_What you will do:_
When you answer, copy every line of the listing below exactly.

(Data section)

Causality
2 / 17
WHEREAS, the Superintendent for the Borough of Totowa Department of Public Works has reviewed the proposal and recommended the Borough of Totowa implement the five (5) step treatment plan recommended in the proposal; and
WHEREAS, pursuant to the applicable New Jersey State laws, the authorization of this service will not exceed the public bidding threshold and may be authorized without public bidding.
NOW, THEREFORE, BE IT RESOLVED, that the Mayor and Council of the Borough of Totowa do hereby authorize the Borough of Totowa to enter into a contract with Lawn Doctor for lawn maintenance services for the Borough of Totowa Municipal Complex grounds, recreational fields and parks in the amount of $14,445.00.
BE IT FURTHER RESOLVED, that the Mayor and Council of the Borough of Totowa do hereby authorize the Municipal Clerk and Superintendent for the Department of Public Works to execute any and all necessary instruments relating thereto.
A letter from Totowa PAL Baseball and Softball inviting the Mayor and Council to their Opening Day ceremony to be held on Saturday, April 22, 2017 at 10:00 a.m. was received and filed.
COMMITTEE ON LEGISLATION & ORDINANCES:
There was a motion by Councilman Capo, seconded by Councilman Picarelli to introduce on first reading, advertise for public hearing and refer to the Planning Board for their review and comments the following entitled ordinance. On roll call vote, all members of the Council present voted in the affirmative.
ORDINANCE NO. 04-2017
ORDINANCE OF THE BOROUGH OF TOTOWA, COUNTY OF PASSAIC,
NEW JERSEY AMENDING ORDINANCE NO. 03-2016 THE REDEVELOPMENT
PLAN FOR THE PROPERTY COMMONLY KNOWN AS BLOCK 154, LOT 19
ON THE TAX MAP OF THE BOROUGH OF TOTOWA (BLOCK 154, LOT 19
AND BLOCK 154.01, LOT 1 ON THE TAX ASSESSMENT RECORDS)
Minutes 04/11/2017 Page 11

(End Data section)

_Reply to the exercise:_
Causality
2 / 17
WHEREAS, the Superintendent for the Borough of Totowa Department of Public Works has reviewed the proposal and recommended the Borough of Totowa implement the five (5) step treatment plan recommended in the proposal; and
WHEREAS, pursuant to the applicable New Jersey State laws, the authorization of this service will not exceed the public bidding threshold and may be authorized without public bidding.
NOW, THEREFORE, BE IT RESOLVED, that the Mayor and Council of the Borough of Totowa do hereby authorize the Borough of Totowa to enter into a contract with Lawn Doctor for lawn maintenance services for the Borough of Totowa Municipal Complex grounds, recreational fields and parks in the amount of $14,445.00.
BE IT FURTHER RESOLVED, that the Mayor and Council of the Borough of Totowa do hereby authorize the Municipal Clerk and Superintendent for the Department of Public Works to execute any and all necessary instruments relating thereto.
A letter from Totowa PAL Baseball and Softball inviting the Mayor and Council to their Opening Day ceremony to be held on Saturday, April 22, 2017 at 10:00 a.m. was received and filed.
COMMITTEE ON LEGISLATION & ORDINANCES:
There was a motion by Councilman Capo, seconded by Councilman Picarelli to introduce on first reading, advertise for public hearing and refer to the Planning Board for their review and comments the following entitled ordinance. On roll call vote, all members of the Council present voted in the affirmative.
ORDINANCE NO. 04-2017
ORDINANCE OF THE BOROUGH OF TOTOWA, COUNTY OF PASSAIC,
NEW JERSEY AMENDING ORDINANCE NO. 03-2016 THE REDEVELOPMENT
PLAN FOR THE PROPERTY COMMONLY KNOWN AS BLOCK 154, LOT 19
ON THE TAX MAP OF THE BOROUGH OF TOTOWA (BLOCK 154, LOT 19
AND BLOCK 154.01, LOT 1 ON THE TAX ASSESSMENT RECORDS)
Minutes 04/11/2017 Page 11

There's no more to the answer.